Personal information
- Full name: Areariki Arthur Cowan
- Born: 28 December 1963 (age 62) New Zealand

Playing information
- Position: Prop
Club
| Years | Team | Pld | T | G | FG | P |
|  | Mount Albert Lions |  |  |  |  |  |
| 1992–93 | St.
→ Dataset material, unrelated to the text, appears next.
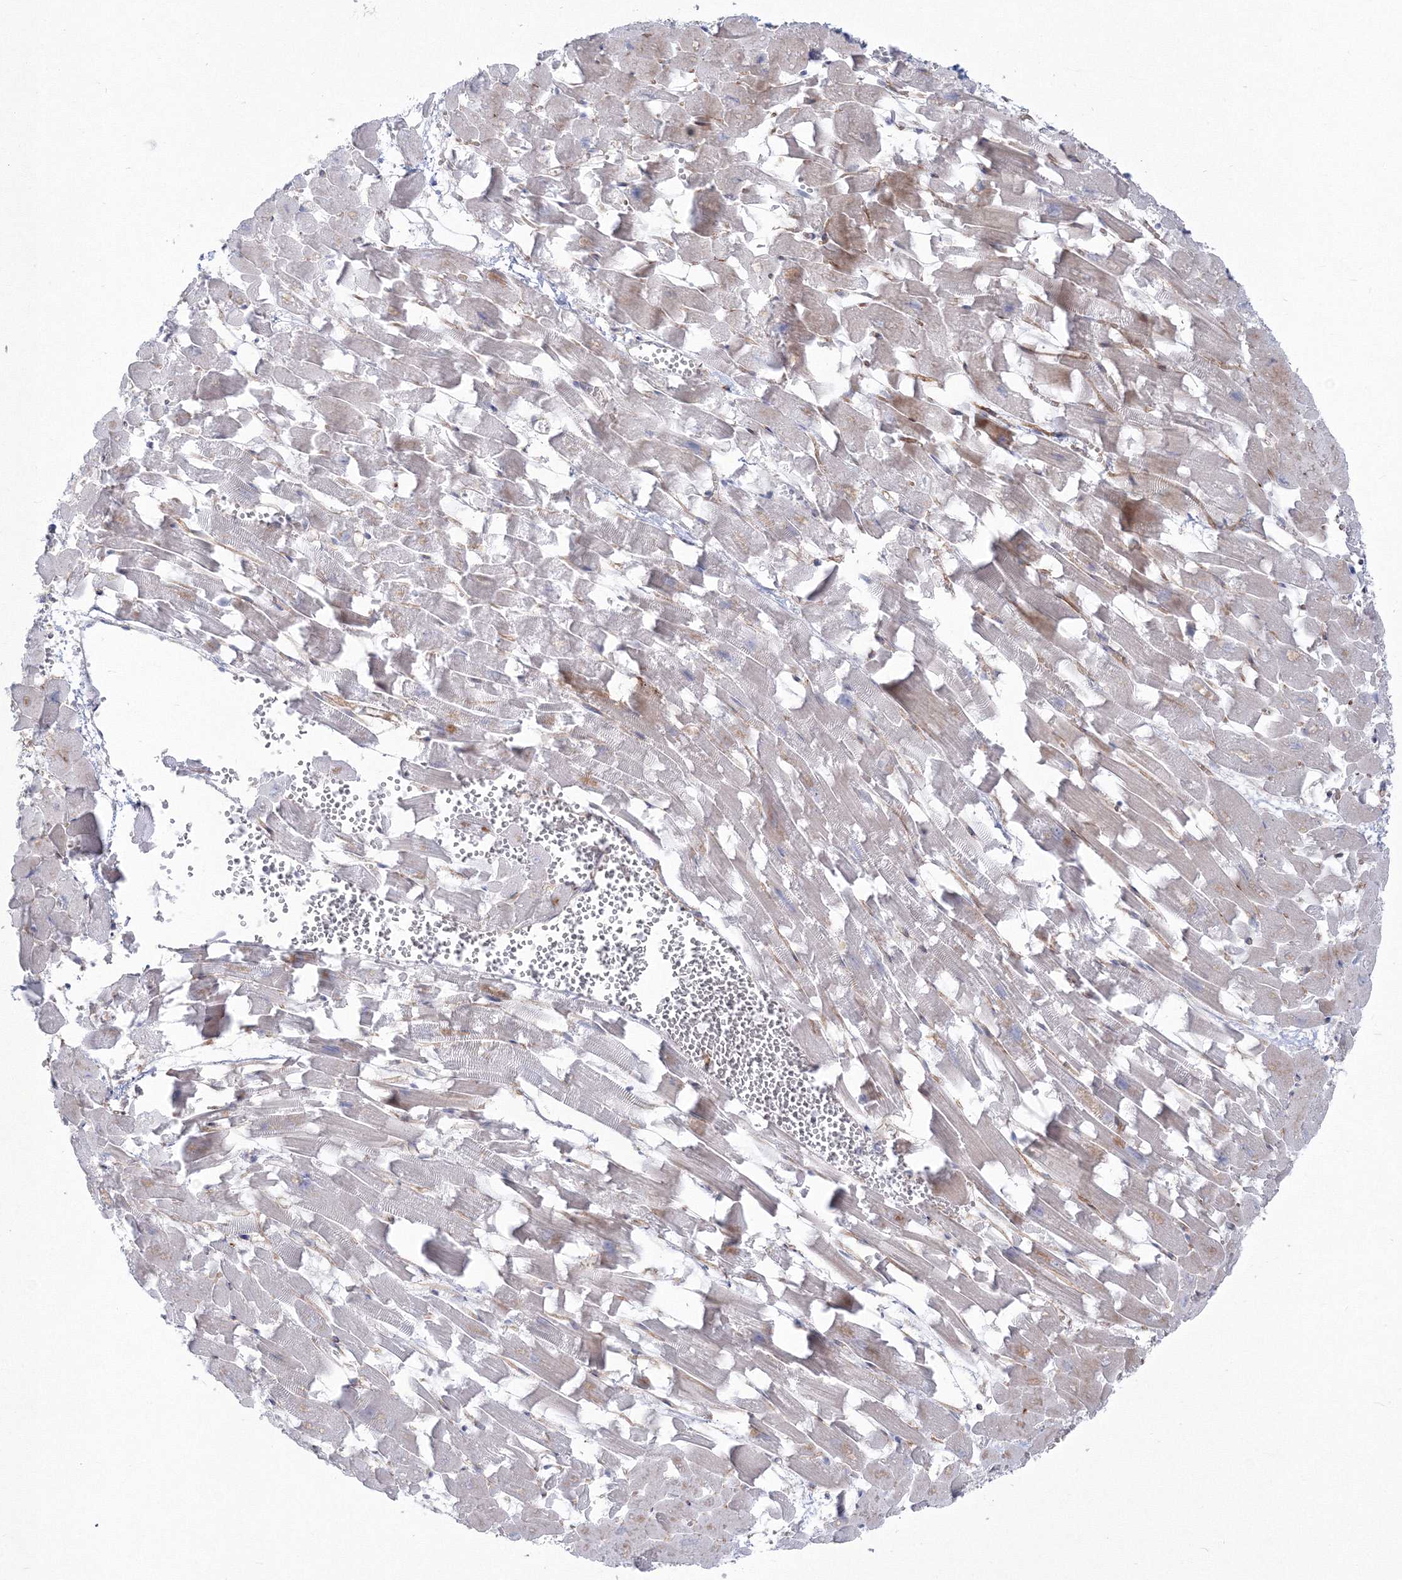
{"staining": {"intensity": "negative", "quantity": "none", "location": "none"}, "tissue": "heart muscle", "cell_type": "Cardiomyocytes", "image_type": "normal", "snomed": [{"axis": "morphology", "description": "Normal tissue, NOS"}, {"axis": "topography", "description": "Heart"}], "caption": "Histopathology image shows no protein positivity in cardiomyocytes of benign heart muscle.", "gene": "HYAL2", "patient": {"sex": "female", "age": 64}}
Helens | 4 | 0 | 0 | 0 | 0 |
| 1994 | Wellington City | 5 | 1 | 0 | 0 | 4 |
|  | Total | 9 | 1 | 0 | 0 | 4 |
Representative
| Years | Team | Pld | T | G | FG | P |
|  | Auckland |  |  |  |  |  |
|  | New Zealand Māori |  |  |  |  |  |
| 1984–85 | New Zealand | 6 | 0 | 0 | 0 | 0 |
| 1986 | Cook Islands |  |  |  |  |  |
| 1990 | Canterbury |  |  |  |  |  |
| 1991–92 | Wellington |  |  |  |  |  |
- Source:

= Riki Cowan =

New Zealand rugby league footballer

Areariki Arthur Cowan "Riki" Cowan (born 28 December 1963) is a New Zealand rugby league footballer who represented New Zealand and the Cook Islands.

==Playing career==
Cowan represented Auckland and the New Zealand Māori side before being selected to play for the New Zealand national rugby league team in 1984. He played in six test matches between 1984 and 1985. He toured the United Kingdom in 1983 with the New Zealand Māori side.

In 1986 he represented the Cook Islands at the Pacific Cup.

Cowan later represented the Wellington district and spent the 1992–93 season in England with St. Helens.